27Le décor est planté. Les deux chefs de tribu [maleks] appartenaient aux tribus assyriennes qui avaient fui les attaques des troupes ottomanes dans le Hakkari en 1915 pour se réfugier en Iran. L’un, malek Yako, était à la tête des Tiyaris, l’autre, malek Loko, à la tête des Tkhouma. La suite des événements montrera qu’ils étaient, en réalité, délégués par l’ensemble des tribus assyriennes hébergées dans le camp de Baqouba à la fin de l’année 1918, puis transférées dans le camp de Mindan, non loin de Mossoul. Leur tentative de retour dans les montagnes du Hakkari en 1920 ayant échoué24, ils étaient donc restés dans la région de Mossoul sans bénéficier toutefois du statut de réfugiés. Un grand nombre d’entre eux s’engagèrent alors dans les troupes Levies des Britanniques. Celles-ci avaient succédé, en 1919, aux anciennes troupes locales auxiliaires de l’armée britannique. D’abord ouvertes aux Arabes et aux Kurdes, elles le furent aux chrétiens à la fin de l’année 1920. Les Assyriens composèrent les effectifs de quatre compagnies assyriennes et d’une compagnie mixte kurde et assyrienne qui constituèrent une véritable force militaire le long du Tigre, faisant face aux révoltes locales ou aux troupes kémalistes au nord25. Chargés ensuite de la garde des camps d’aviation de la Royal Air Force, ils formèrent des troupes disciplinées, conscientes de leur appartenance à la nation assyrienne minoritaire, mais considérées comme étrangères par la population arabe. L’annonce de la fin du mandat britannique et de l’indépendance de l’Irak précipita leur démission des Levies en juin 1932, car ils craignaient de vivre sous un gouvernement musulman. Leurs engagements furent cependant prorogés bien que les Britanniques aient envisagé de faire plutôt appel à des troupes stationnées en Égypte pour garder les aérodromes du pays (Browne, 1932 ; Omissi, 1990).
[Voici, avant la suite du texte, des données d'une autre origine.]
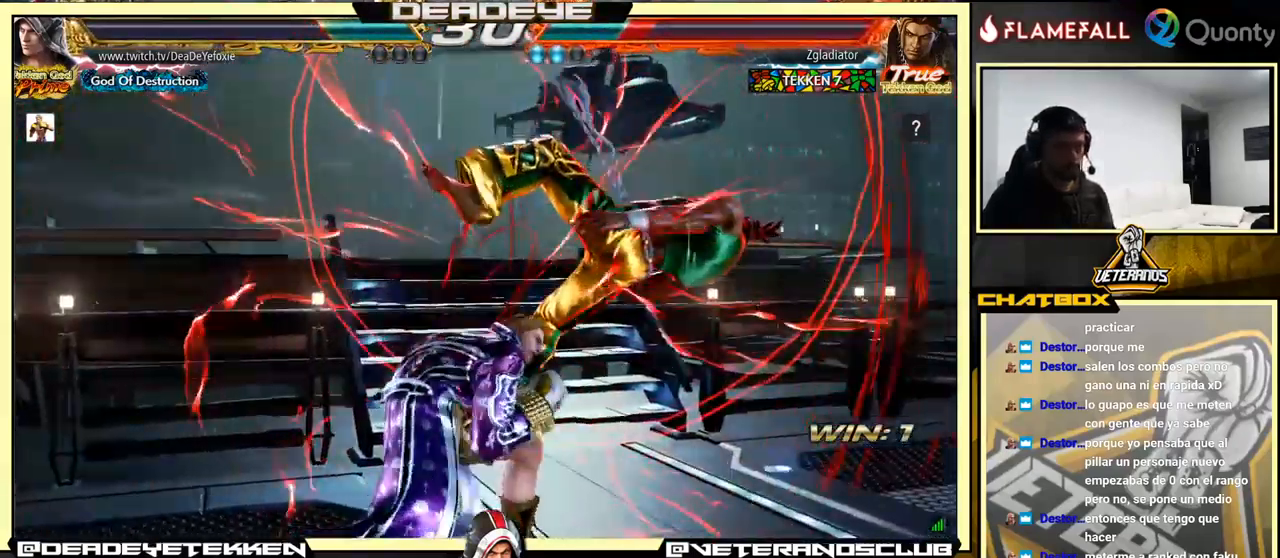
{"buttons": ["TRIANGLE"], "left_stick": "right", "events": [[33, "SQUARE", "up"], [383, "left_stick", "right"], [483, "TRIANGLE", "down"]]}
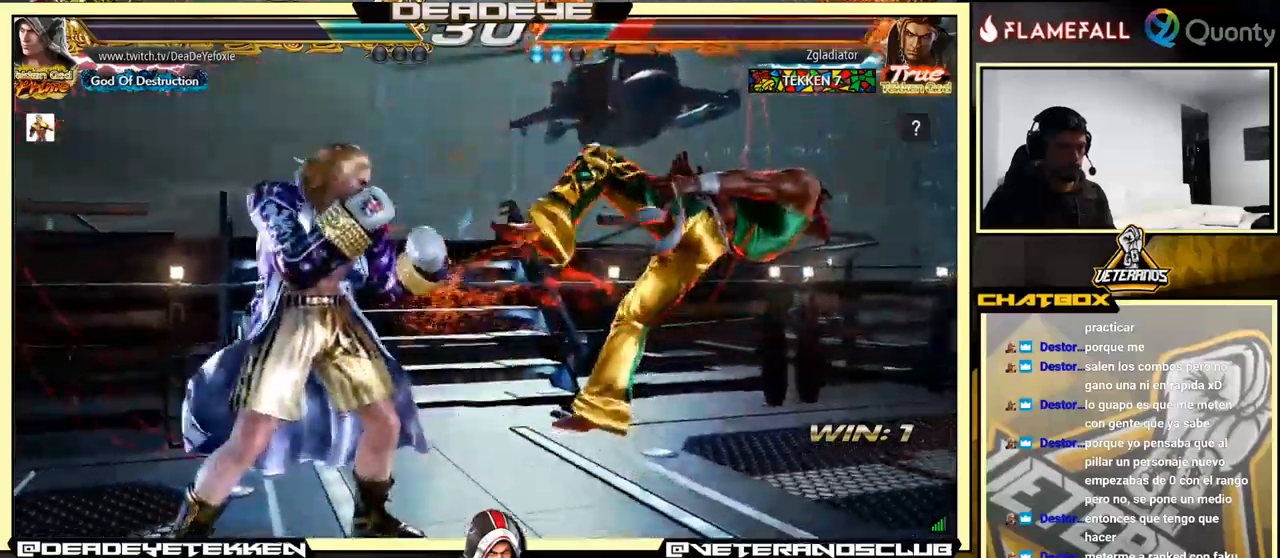
{"buttons": [], "left_stick": "left", "events": [[67, "SQUARE", "down"], [84, "TRIANGLE", "up"], [150, "left_stick", "center"], [200, "left_stick", "left"], [234, "SQUARE", "up"]]}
28En 1931, mar Shimun Ishaï, consacré patriarche en 1920 dans le camp de Baqouba après la mort de son oncle mar Shimun Paulus – successeur de son frère mar Shimun Benyamin assassiné en 1918 en Azerbaïdjan – avait été autorisé à venir présenter à la Société des Nations (SDN) une demande de regroupement des Assyriens dans une région du futur Irak, région qu’ils souhaitaient autonome. Face à la fin de non-recevoir opposée par la SDN, le patriarche était revenu à Bagdad où les autorités du nouvel Irak ne lui avaient reconnu que le seul exercice de son pouvoir spirituel. Devant son refus de se dessaisir de son pouvoir temporel, il fut mis en résidence surveillée, puis expulsé à Chypre. La démarche des deux maleks, anciens officiers des Levies britanniques, traduisait ainsi l’espoir des Assyriens de trouver une place en Syrie sous mandat français depuis la conférence de San Remo, non en tant que réfugiés ou anciens protégés mais en tant que membres d’une minorité qui n’avait pas ménagé son aide aux anciens alliés de la Triple Entente.

  • 26 Jean-Louis Helleu (1885-1955) avait fait des études de droit et exercé les fonctions d’avocat, avan (...)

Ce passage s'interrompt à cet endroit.